Start:                     November 2020

Status:                  Enrolling

Design:                 Clinical Trial

Study Sites:        UNIM Research and Training Centre

Sponsor:             Laboratoire Innotech International  

IRB:                        Jaramogi Oginga Odinga Teaching and Referral Hospital Ethical Review IERC/JOOTRH/293/20

Purpose:              The purpose of the study sponsored by Laboratoire INNOTECH INTERNATIONAL is to investigate the time course of the increase in Hb level and other parameters associated with IDA at the very early stages of treatment (3rd, 5th, 7th days) to assess the Onset-of-Action of an Iron gluconate liquid formulation (Tot’héma®).

Design:                 This is an international (Zone I: Kenya – Zone II: Europe), open-label, multicentre, prospective, non-comparative study evaluating the onset of action and the safety of Tot’héma® in the treatment of IDA. The study will have approximately 15 to 20 sites in Europe and Kenya to recruit 121 eligible patients. The Kenyan sites will be expected to recruit half of the patients competitively with each site expected to recruit approximately 30 patients. The study schedule includes 5 visits and 11 blood samplings. Visits consist of 1 screening visit (Visit 1/D-7 to D-1), 1 inclusion (baseline) visit (Visit 2/D0), 2 follow-up visits (Visit 3/D14 and Visit 4/D28), and 1 End-of-Study visit (Visit 5/D84). Blood sampling will be performed during the screening period, between D-7 and D-1, at D0, D3, D5, D7, D10, D14, D21, D28, D56 and D84.

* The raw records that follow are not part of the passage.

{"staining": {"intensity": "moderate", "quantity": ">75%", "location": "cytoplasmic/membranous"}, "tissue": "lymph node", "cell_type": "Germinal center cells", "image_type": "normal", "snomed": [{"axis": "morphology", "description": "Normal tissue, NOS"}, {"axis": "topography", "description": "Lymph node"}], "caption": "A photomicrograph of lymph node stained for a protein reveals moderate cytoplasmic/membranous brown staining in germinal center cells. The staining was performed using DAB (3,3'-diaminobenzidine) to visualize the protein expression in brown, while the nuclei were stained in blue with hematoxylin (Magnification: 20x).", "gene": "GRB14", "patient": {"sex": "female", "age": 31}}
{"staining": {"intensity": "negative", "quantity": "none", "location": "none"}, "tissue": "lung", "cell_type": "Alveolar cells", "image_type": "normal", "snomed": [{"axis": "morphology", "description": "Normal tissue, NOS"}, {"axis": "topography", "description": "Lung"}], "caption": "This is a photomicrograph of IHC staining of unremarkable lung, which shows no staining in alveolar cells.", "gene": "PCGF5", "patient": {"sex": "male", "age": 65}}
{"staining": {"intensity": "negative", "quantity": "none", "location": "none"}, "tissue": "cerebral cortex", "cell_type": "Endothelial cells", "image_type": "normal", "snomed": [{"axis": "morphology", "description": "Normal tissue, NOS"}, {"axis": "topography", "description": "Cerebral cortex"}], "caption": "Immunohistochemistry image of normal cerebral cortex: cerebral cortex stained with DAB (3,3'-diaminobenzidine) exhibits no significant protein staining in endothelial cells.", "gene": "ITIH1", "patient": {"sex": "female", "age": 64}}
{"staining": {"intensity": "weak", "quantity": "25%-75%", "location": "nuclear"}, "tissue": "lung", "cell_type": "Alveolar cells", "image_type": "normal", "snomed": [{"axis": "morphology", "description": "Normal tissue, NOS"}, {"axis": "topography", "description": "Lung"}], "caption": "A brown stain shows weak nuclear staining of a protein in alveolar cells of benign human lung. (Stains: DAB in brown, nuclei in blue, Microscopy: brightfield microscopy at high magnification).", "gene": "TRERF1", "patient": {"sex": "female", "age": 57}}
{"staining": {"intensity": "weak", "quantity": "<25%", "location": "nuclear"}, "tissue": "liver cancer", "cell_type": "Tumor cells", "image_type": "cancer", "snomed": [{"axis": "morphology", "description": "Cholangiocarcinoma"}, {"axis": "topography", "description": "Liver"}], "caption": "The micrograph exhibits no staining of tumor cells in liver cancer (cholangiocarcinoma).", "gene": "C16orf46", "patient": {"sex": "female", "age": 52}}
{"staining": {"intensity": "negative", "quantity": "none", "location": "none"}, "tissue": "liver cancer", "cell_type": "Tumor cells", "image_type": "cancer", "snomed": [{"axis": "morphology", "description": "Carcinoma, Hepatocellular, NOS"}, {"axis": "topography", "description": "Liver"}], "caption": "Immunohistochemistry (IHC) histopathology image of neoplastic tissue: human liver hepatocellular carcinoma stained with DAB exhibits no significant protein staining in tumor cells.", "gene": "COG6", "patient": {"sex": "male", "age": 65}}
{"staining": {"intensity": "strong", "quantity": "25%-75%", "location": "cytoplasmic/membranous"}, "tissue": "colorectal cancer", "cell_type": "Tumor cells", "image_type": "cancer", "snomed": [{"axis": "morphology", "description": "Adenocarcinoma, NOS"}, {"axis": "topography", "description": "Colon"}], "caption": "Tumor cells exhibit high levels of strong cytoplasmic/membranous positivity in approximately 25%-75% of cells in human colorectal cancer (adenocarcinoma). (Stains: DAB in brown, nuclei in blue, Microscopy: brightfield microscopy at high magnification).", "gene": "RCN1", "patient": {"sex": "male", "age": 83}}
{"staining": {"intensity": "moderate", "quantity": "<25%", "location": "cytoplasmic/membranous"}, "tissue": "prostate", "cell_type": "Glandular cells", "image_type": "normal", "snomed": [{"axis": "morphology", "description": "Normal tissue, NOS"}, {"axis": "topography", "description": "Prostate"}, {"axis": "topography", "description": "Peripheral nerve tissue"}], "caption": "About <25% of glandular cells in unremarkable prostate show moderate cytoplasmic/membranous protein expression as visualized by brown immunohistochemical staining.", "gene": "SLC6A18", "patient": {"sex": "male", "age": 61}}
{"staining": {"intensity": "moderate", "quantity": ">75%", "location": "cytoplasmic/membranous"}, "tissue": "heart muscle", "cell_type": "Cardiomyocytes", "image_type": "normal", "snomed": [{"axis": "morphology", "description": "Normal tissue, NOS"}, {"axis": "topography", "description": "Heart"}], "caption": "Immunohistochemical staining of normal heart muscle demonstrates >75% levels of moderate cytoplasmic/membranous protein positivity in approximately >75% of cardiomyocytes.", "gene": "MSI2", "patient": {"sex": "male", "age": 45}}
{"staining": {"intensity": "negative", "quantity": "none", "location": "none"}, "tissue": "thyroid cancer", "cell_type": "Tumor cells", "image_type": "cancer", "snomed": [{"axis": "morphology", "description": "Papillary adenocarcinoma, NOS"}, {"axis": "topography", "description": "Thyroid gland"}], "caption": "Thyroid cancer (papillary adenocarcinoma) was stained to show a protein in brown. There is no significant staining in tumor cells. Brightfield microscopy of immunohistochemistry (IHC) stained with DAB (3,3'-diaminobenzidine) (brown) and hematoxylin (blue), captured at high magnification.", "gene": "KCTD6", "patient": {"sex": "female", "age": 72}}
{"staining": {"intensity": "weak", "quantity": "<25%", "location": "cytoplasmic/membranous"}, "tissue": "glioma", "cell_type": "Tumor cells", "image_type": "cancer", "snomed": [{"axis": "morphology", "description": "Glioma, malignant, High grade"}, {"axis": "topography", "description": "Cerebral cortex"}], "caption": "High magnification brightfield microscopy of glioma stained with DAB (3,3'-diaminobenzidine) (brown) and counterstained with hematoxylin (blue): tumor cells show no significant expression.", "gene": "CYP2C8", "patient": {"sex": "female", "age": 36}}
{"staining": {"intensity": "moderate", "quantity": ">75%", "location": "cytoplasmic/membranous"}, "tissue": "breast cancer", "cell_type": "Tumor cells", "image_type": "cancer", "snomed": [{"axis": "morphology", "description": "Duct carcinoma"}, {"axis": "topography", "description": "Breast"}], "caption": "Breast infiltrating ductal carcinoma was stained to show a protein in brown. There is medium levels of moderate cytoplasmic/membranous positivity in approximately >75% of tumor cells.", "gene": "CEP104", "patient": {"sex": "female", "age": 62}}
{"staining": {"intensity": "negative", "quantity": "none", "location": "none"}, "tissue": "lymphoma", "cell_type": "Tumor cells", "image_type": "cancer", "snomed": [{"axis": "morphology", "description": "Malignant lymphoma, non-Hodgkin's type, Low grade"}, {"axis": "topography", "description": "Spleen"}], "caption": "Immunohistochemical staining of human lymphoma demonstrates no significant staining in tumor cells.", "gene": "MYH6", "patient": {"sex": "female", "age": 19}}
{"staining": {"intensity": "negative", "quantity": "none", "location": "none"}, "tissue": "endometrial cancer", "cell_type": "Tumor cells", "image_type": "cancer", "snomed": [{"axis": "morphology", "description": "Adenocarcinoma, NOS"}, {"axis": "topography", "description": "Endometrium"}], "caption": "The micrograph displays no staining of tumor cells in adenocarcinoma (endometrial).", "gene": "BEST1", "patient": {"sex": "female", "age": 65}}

Population:        The study will recruit from the general population patients with moderate anaemia defined as haemoglobin level of 8.0 g/dl to 10.0 g/dL (all values inclusive) on the last haematological test performed within 7 days before screening visit.

Study Size:          Approximately 121 Adult men and women (≥18 years) with iron deficiency anaemia will be enrolled.

Study Aims:        To assess, in patients with moderate IDA, the Onset-of-Action of a daily treatment with Tot’héma®. The onset of action is defined as the time required for a mean increase of at least 0.5 g/dL from baseline in haemoglobin level.